I consider it a great technical success. But this is only part of the story: getting there required my team to find their footing and get comfortable.
Since I was the one tasked with getting the service off the ground, I built a proof-of-concept and presented it to them. When I had the buy-in, I immediately became responsible for training and helping everyone in getting along with the codebase. If you find yourself in the same situation, be prepared to pair program, change pedagogy, and be patient. Remember it’s a very different way to do things. You should be able to show different solutions in different styles, as well as refrain from reviewing negatively code that could be more functional.

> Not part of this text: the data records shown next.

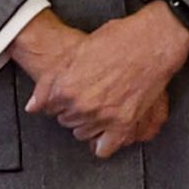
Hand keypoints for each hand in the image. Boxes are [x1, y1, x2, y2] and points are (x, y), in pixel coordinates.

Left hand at [21, 6, 188, 157]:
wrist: (154, 40)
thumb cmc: (118, 40)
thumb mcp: (75, 53)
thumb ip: (48, 82)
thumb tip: (34, 106)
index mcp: (65, 88)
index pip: (49, 108)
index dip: (60, 98)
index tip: (70, 92)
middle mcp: (82, 105)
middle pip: (65, 121)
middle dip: (73, 110)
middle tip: (88, 94)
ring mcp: (104, 116)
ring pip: (82, 133)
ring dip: (88, 123)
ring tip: (99, 106)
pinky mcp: (125, 122)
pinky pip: (105, 148)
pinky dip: (102, 144)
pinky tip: (105, 131)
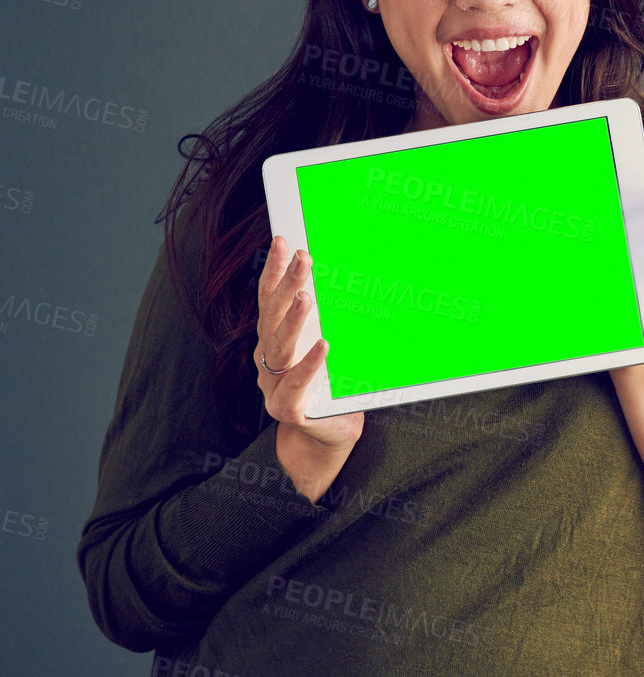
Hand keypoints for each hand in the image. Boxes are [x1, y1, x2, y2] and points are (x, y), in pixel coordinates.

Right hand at [256, 236, 361, 500]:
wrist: (327, 436)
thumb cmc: (330, 384)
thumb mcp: (325, 344)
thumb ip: (325, 317)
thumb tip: (342, 276)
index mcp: (274, 340)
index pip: (269, 299)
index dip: (272, 270)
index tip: (283, 240)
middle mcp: (268, 359)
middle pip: (273, 316)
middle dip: (287, 285)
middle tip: (303, 259)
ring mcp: (273, 385)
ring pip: (280, 347)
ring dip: (294, 320)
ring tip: (307, 296)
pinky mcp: (288, 410)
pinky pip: (297, 384)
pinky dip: (310, 364)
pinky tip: (324, 345)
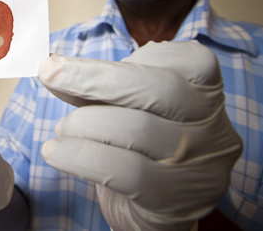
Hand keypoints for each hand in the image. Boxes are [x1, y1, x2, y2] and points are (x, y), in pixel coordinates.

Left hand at [38, 41, 242, 230]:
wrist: (157, 205)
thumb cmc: (141, 144)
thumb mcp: (124, 105)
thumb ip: (96, 86)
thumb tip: (52, 68)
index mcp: (206, 91)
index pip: (177, 59)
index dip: (125, 57)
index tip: (76, 61)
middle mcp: (214, 126)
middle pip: (159, 88)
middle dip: (94, 78)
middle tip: (48, 72)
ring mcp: (200, 165)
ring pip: (137, 129)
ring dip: (84, 123)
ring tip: (63, 129)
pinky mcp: (175, 200)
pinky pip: (123, 171)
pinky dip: (79, 156)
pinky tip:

Would I be more satisfied working in Haskell? Perhaps. The fact is I wouldn’t be doing this style of programming professionally, in a conservative technical setting, were it not for node.js being acceptable and TypeScript being adopted by other squads. This pairing makes for a good Trojan horse, and it’s ergonomic enough that the experience ends up being quite pleasant. A lot more people end up being exposed to solving problems differently, to boot. At the end of the day, that’s the biggest win.